Keynes dream come true

Keynes dream come true

Who would have thought: The ECB, flanked with its expansionary monetary policy on the real economy and is waving with the fence post. This was the dream of John M. Keynes.

An independent Central Bank, which feels only of money value stability be obliged, would be ignored in the current high levels of liquidity and the associated risk of inflation is always with a restrained monetary policy to the real economic problems. This was in the second half of the existence of the Bundesbank. And also the European Central Bank was in this objective, so far, reliable.


In times of crisis according to Keynes view that public institutions should compensate for demand gaps in the private sector through increased government activity in order to generate a recovery. This should be done by funding the public debt, which could be resulted in a boom phase again. A Central Problem is the danger that the increased demand for Capital of the state leads to higher interest rates and thus to higher financing costs for private companies. The further reduction in investment is called a Crowding-out effect, and it would be counterproductive for the economic objective.

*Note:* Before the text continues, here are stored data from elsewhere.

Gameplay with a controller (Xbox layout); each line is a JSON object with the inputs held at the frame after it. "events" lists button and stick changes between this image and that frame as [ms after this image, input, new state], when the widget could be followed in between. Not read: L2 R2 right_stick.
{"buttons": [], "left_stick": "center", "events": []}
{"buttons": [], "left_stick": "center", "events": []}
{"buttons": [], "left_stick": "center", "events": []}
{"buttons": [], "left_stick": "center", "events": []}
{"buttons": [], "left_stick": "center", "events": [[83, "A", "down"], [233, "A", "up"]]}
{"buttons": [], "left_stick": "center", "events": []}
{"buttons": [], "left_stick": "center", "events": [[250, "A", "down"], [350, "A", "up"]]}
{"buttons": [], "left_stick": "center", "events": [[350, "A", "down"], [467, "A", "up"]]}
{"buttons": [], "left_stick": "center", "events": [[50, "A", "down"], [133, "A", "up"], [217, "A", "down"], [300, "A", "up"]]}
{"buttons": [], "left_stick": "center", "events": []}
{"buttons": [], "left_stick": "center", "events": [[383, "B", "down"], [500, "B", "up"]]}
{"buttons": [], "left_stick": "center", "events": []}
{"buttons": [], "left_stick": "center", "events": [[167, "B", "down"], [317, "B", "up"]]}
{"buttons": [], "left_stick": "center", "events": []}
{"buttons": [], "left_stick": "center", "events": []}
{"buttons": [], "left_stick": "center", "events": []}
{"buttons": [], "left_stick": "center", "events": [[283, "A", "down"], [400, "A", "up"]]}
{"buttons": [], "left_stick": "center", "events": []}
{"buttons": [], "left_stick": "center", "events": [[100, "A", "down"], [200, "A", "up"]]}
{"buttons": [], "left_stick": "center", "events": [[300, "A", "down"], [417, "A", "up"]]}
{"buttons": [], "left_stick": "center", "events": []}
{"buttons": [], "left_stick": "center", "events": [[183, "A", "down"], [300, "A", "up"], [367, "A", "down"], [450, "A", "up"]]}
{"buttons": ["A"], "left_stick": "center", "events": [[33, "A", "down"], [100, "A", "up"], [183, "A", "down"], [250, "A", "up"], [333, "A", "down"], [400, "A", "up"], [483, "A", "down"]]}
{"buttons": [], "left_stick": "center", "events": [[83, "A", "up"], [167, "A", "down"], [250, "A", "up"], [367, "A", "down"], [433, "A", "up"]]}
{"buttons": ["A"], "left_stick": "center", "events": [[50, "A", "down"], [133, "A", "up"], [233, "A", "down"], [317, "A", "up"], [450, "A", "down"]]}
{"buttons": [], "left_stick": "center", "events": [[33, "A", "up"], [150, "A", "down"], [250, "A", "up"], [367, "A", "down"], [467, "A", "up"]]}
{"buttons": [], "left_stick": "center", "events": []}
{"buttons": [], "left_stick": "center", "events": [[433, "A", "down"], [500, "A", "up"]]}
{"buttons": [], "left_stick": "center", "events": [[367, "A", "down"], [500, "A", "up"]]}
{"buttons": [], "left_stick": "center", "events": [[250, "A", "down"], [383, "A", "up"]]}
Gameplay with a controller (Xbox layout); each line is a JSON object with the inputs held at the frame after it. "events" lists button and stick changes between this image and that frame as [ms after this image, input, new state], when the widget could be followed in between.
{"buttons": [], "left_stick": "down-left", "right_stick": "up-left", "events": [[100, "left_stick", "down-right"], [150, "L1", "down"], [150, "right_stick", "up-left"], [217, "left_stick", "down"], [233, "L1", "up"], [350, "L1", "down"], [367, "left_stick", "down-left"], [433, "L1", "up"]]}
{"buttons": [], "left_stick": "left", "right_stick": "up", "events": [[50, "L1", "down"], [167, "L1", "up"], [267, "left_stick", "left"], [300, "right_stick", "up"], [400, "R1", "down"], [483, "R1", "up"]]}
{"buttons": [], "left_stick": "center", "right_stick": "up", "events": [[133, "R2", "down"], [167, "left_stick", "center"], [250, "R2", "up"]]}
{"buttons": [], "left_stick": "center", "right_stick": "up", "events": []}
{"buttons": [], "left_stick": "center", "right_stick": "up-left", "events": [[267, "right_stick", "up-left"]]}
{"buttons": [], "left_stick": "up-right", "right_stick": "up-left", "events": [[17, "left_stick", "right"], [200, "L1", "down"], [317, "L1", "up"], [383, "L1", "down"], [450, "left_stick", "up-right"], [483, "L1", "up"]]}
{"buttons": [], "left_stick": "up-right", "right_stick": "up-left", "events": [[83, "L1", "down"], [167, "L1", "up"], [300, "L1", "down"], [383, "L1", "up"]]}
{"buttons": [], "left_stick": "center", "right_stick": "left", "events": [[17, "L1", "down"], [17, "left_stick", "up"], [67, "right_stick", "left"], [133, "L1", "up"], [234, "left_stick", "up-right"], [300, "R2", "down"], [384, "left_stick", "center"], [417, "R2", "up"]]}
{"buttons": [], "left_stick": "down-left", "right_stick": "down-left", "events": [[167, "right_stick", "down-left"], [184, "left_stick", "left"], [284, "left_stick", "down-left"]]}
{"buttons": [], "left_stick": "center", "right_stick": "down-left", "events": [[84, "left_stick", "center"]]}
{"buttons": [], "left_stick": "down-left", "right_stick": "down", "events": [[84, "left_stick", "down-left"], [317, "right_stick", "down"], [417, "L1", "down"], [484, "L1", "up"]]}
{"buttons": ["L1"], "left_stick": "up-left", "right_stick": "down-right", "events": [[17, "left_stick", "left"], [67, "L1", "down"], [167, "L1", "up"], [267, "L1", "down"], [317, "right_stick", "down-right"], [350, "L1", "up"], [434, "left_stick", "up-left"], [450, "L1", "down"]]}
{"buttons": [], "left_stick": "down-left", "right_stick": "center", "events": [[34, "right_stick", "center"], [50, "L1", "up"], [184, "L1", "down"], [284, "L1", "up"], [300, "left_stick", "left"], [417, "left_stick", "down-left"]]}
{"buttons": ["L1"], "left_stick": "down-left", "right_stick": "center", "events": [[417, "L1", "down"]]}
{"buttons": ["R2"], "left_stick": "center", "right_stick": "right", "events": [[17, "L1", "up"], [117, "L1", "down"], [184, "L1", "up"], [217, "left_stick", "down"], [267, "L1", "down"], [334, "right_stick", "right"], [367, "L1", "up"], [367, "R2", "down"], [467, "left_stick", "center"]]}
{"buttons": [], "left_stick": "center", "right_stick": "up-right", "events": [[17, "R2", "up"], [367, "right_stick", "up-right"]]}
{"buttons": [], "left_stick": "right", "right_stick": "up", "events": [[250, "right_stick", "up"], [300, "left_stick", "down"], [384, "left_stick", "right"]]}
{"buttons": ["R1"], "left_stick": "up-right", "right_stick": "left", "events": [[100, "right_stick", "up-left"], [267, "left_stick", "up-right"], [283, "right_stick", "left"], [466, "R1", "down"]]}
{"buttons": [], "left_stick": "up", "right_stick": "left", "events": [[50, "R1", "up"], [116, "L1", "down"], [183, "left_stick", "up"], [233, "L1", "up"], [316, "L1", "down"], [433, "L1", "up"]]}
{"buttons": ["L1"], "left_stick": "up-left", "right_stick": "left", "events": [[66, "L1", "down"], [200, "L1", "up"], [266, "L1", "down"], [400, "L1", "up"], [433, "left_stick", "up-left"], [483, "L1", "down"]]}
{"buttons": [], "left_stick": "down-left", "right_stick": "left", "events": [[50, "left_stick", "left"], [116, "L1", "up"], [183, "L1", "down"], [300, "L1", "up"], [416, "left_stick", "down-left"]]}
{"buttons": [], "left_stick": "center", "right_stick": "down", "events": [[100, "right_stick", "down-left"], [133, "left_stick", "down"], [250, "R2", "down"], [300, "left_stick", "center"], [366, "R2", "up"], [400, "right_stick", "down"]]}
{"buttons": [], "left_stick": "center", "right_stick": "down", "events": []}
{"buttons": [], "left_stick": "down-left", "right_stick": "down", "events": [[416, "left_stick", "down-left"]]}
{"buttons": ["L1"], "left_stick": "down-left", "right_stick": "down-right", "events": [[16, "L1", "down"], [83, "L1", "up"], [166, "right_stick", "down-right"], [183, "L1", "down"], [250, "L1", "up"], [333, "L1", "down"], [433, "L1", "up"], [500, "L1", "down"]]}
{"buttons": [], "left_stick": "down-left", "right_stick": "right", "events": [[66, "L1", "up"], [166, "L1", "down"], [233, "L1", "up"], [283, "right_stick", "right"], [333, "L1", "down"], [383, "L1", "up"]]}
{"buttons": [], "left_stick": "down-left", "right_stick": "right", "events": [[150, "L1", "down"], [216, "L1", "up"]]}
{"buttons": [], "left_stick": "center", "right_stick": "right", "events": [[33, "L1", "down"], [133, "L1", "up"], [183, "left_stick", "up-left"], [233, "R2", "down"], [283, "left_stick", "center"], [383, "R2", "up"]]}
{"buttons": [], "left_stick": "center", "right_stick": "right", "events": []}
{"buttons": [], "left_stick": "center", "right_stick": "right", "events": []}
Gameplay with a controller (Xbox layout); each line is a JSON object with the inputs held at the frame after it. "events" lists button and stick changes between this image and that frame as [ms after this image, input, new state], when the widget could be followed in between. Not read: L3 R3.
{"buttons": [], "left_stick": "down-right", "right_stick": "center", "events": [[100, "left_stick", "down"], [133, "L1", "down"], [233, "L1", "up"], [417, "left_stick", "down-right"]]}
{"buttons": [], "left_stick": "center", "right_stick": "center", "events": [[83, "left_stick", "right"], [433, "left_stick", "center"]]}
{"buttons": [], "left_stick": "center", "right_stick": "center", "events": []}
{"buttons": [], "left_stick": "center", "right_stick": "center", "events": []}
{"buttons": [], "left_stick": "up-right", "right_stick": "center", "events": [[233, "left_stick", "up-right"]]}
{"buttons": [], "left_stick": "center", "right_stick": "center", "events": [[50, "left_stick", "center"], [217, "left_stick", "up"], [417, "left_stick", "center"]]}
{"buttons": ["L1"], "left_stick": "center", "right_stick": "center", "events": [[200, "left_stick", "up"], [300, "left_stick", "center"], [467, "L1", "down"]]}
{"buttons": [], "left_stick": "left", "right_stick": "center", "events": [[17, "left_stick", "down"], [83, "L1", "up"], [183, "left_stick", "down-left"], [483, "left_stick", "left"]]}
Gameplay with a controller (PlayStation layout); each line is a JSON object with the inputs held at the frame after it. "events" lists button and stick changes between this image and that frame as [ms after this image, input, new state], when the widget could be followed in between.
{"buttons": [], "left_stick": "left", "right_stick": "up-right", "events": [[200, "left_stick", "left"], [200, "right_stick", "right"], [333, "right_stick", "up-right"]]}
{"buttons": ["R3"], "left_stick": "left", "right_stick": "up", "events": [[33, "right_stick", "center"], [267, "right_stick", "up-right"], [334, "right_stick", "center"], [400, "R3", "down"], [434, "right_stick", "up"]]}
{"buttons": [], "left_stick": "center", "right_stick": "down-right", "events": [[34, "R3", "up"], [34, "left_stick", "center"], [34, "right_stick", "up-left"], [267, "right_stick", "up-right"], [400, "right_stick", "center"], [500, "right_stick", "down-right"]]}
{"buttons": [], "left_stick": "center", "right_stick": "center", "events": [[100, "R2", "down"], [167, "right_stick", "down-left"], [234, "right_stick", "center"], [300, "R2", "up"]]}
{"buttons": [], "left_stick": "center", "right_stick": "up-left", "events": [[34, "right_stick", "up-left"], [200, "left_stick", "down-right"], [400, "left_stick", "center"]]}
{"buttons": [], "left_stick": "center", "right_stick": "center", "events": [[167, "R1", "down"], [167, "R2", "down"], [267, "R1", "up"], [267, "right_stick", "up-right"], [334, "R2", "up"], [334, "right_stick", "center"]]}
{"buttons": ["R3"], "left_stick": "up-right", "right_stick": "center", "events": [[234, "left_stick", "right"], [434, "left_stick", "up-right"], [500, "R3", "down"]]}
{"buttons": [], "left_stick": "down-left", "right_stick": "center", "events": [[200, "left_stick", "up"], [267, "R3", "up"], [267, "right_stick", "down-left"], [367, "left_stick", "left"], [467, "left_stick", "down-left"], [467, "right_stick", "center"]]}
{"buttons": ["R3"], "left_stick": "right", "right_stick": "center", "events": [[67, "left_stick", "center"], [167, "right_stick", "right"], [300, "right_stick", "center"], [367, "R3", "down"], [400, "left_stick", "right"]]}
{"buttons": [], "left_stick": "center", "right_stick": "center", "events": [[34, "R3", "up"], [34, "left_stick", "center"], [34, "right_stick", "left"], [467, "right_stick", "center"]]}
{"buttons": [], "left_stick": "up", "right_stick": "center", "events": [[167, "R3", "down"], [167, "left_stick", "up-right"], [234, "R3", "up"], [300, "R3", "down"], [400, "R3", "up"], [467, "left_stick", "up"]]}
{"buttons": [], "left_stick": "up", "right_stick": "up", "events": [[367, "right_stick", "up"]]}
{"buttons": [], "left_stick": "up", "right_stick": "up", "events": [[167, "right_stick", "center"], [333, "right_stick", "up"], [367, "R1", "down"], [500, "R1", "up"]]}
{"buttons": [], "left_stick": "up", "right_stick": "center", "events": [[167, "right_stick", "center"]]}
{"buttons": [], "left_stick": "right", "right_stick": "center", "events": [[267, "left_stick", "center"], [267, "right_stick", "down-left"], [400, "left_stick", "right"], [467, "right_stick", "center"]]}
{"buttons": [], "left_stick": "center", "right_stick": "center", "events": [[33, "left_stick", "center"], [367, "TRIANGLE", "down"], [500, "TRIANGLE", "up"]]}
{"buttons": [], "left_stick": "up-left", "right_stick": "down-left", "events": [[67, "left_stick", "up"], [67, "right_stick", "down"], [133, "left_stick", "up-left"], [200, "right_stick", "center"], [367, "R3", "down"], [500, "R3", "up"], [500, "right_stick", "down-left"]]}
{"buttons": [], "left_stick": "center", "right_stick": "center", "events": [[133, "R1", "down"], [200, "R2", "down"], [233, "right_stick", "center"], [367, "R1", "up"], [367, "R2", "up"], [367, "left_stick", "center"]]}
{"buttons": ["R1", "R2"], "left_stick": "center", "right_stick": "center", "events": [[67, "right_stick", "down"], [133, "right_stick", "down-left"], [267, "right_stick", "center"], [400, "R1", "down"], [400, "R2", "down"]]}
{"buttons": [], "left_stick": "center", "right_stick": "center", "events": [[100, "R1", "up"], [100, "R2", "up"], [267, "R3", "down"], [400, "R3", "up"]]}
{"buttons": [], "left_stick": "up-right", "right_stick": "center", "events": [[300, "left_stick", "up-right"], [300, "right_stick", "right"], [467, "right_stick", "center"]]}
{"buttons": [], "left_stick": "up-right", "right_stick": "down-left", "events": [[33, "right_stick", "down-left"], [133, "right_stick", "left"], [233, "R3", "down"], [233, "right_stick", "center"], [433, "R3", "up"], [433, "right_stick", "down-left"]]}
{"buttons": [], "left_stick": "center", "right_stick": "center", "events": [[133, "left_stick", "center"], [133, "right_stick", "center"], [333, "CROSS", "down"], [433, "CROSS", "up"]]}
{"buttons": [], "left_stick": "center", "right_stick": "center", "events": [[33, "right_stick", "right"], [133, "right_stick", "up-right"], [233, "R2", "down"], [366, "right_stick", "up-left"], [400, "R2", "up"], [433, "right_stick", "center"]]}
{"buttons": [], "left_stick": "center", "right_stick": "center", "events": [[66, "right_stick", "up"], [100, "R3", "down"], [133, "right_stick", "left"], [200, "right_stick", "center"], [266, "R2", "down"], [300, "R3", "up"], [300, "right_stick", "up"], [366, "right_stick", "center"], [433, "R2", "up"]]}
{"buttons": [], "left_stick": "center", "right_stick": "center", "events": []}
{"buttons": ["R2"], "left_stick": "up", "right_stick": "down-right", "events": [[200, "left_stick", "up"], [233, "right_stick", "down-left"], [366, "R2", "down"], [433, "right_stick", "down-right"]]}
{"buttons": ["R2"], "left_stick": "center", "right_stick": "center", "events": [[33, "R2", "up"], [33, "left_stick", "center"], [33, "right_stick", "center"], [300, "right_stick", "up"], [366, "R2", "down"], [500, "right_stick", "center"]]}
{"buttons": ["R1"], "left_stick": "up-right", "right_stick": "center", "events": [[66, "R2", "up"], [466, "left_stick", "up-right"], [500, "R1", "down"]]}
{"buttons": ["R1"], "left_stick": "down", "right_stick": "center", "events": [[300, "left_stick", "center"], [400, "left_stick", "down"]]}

The only economic policy player could mitigate this Dilemma: the Central Bank. You would can on a low-interest-rate policy, the money supply increase, then the conditions for a successful Deficit would be created Spending. Of which Keynes dreamed. And now, the European monetary authorities to keep the benchmark interest rate to 0.75 percent – a record low. Cheap money is available.

Only the Euro-governments other restrictions; the budget reform and consolidation. The ECB will, therefore, accepted the discipline task.

With the series “The greatest Economists,” is UTB only a compact paperback on the life and work of John M. Keynes, but also of Smith, Hayek, Schumpeter and Eucken released. More Information.